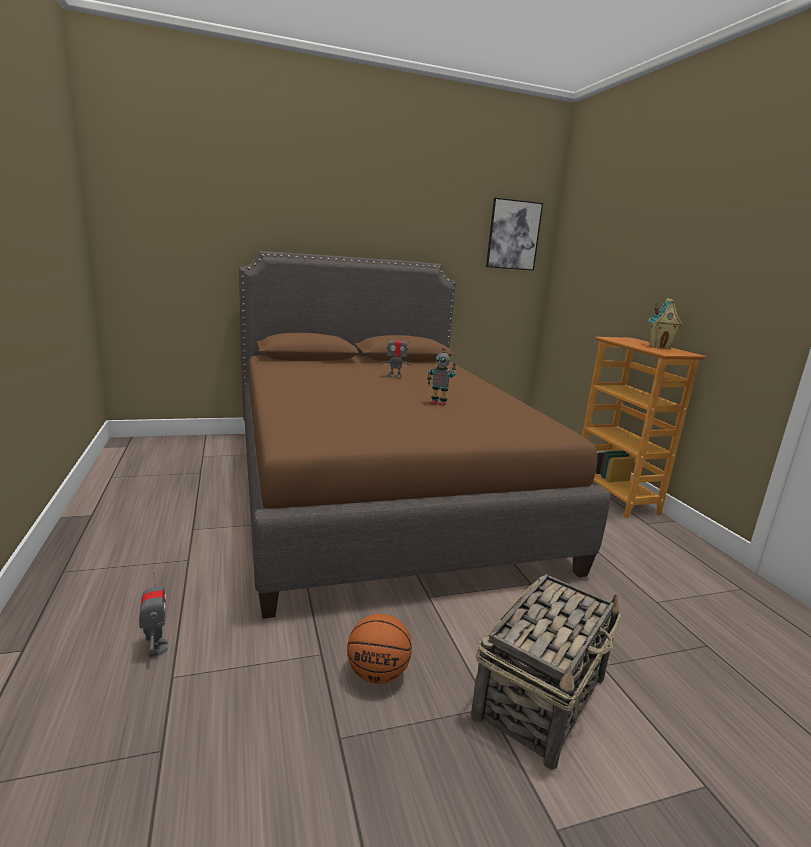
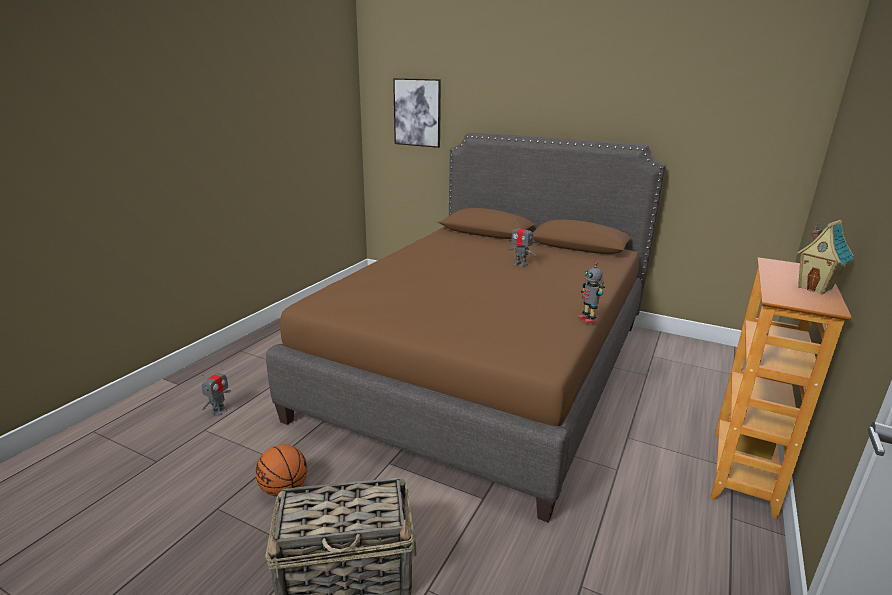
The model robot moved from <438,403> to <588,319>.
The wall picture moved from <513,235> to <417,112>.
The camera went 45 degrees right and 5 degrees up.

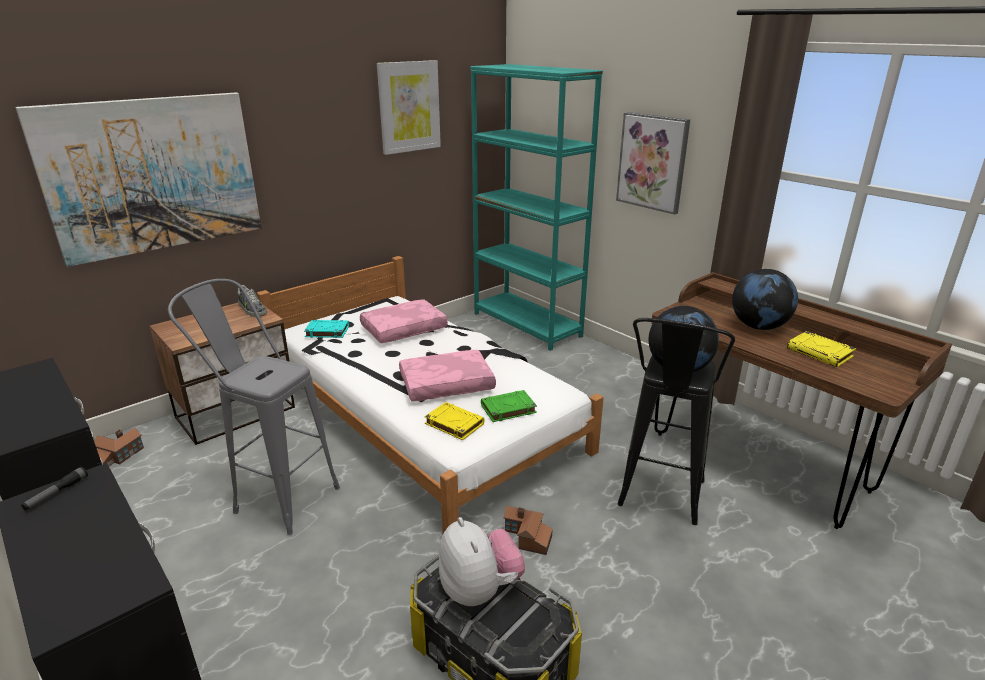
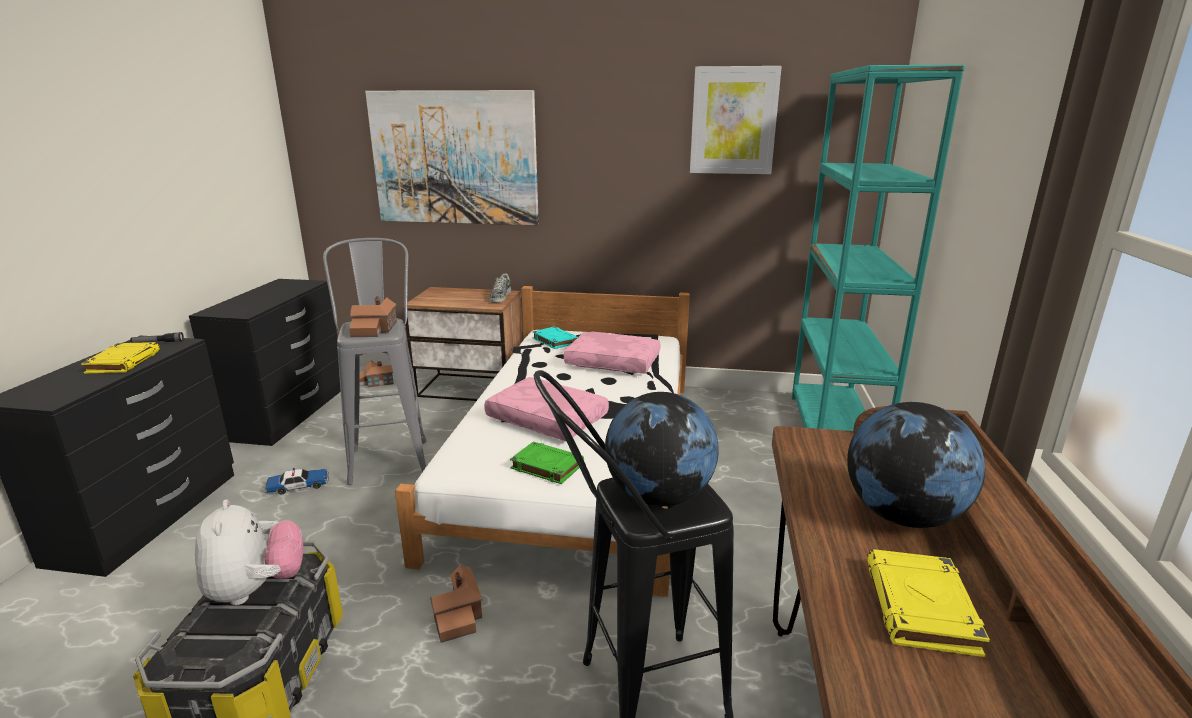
The wall picture at <652,162> disappeared.
The miniature car at <298,486> appeared.
The miniature house at <375,329> appeared.
The yellowish volume moved from <453,424> to <124,362>.
The soft toy at <479,590> turned 45 degrees counterclockwise.
The camera went 50 degrees right and 5 degrees down.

▶ **Exercise prompt**
Exact copies of the lines from the one containing "The wall picture moved" through the end of the records above are required, with no pictures among them.

▶ **Answer to this problem**
The wall picture moved from <513,235> to <417,112>.
The camera went 45 degrees right and 5 degrees up.

The wall picture at <652,162> disappeared.
The miniature car at <298,486> appeared.
The miniature house at <375,329> appeared.
The yellowish volume moved from <453,424> to <124,362>.
The soft toy at <479,590> turned 45 degrees counterclockwise.
The camera went 50 degrees right and 5 degrees down.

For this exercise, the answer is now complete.